#### [Given data]
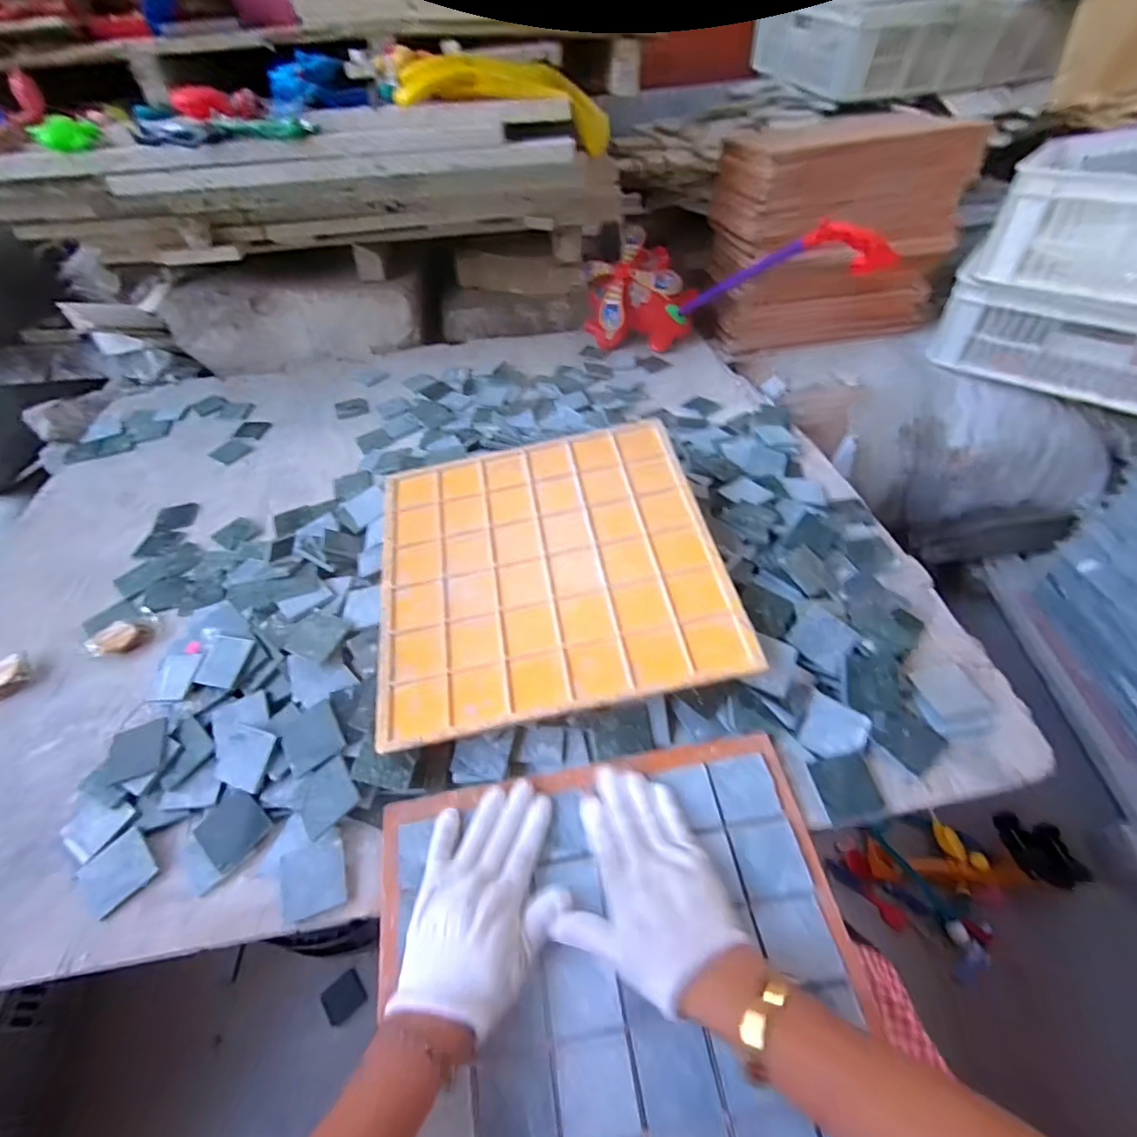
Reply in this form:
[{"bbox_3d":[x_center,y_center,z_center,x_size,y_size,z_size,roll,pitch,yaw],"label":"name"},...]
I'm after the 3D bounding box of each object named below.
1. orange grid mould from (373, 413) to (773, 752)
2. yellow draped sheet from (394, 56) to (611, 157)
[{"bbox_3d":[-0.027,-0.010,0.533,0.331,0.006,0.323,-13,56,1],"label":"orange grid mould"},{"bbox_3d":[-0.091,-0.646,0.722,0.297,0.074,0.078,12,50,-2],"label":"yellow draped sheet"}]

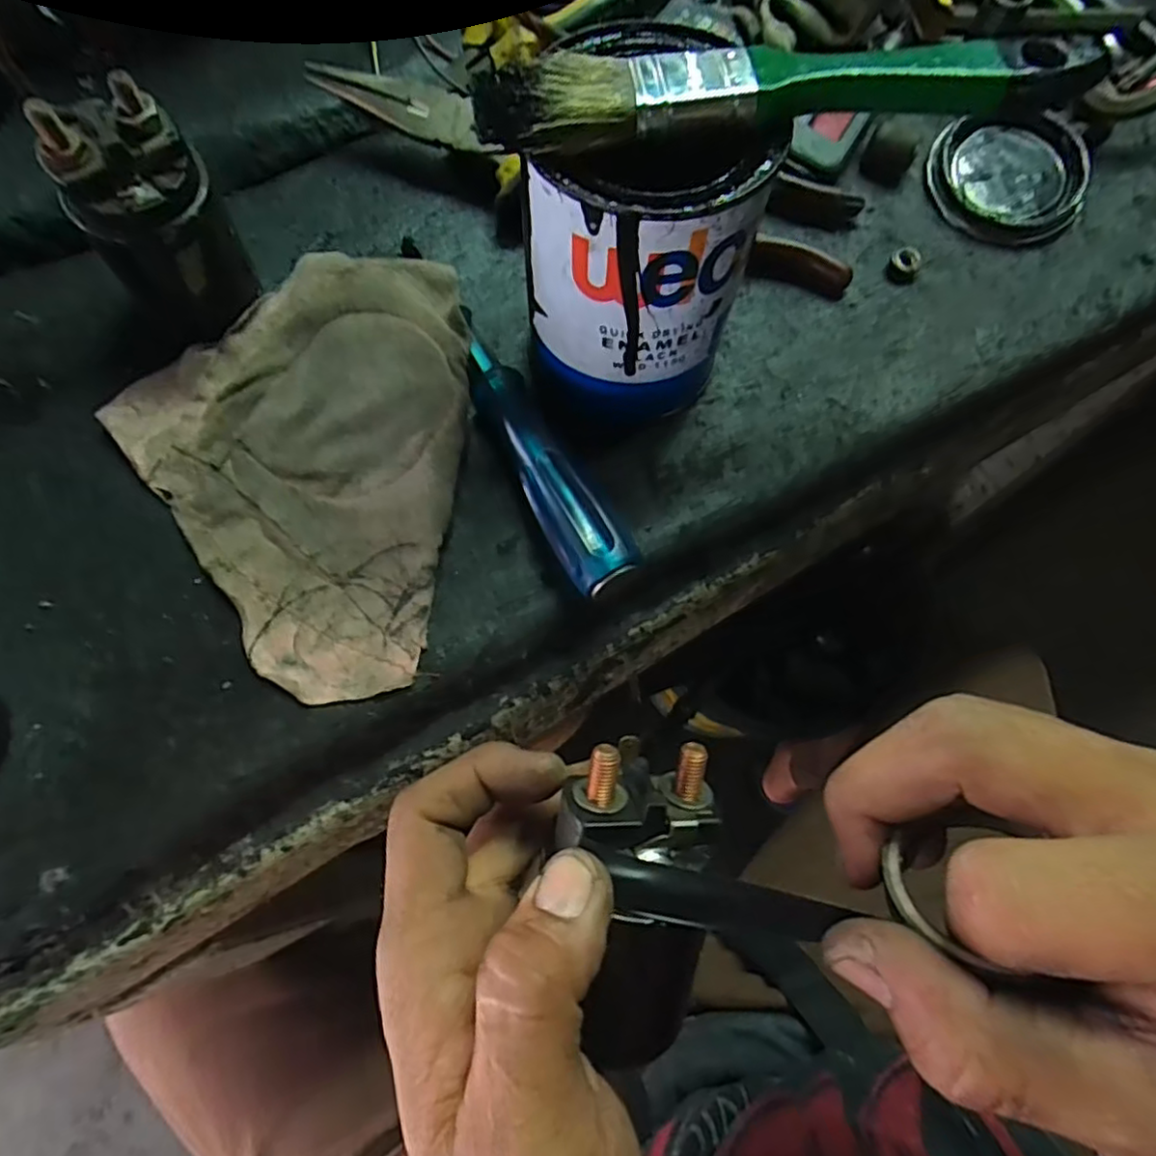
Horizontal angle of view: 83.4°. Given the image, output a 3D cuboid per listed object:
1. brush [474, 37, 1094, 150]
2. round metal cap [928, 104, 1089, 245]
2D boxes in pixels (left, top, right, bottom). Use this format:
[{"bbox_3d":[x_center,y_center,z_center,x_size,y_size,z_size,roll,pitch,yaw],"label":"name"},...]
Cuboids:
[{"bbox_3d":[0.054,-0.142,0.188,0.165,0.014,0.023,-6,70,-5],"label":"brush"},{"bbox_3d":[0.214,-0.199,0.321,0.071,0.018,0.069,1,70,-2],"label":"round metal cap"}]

#### [Exercise]
Print exactly, and only, the lines from the line containing "2D boxes in" through the final line of the records, both included.

#### [Solved problem]
2D boxes in pixels (left, top, right, bottom). Use this format:
[{"bbox_3d":[x_center,y_center,z_center,x_size,y_size,z_size,roll,pitch,yaw],"label":"name"},...]
Cuboids:
[{"bbox_3d":[0.054,-0.142,0.188,0.165,0.014,0.023,-6,70,-5],"label":"brush"},{"bbox_3d":[0.214,-0.199,0.321,0.071,0.018,0.069,1,70,-2],"label":"round metal cap"}]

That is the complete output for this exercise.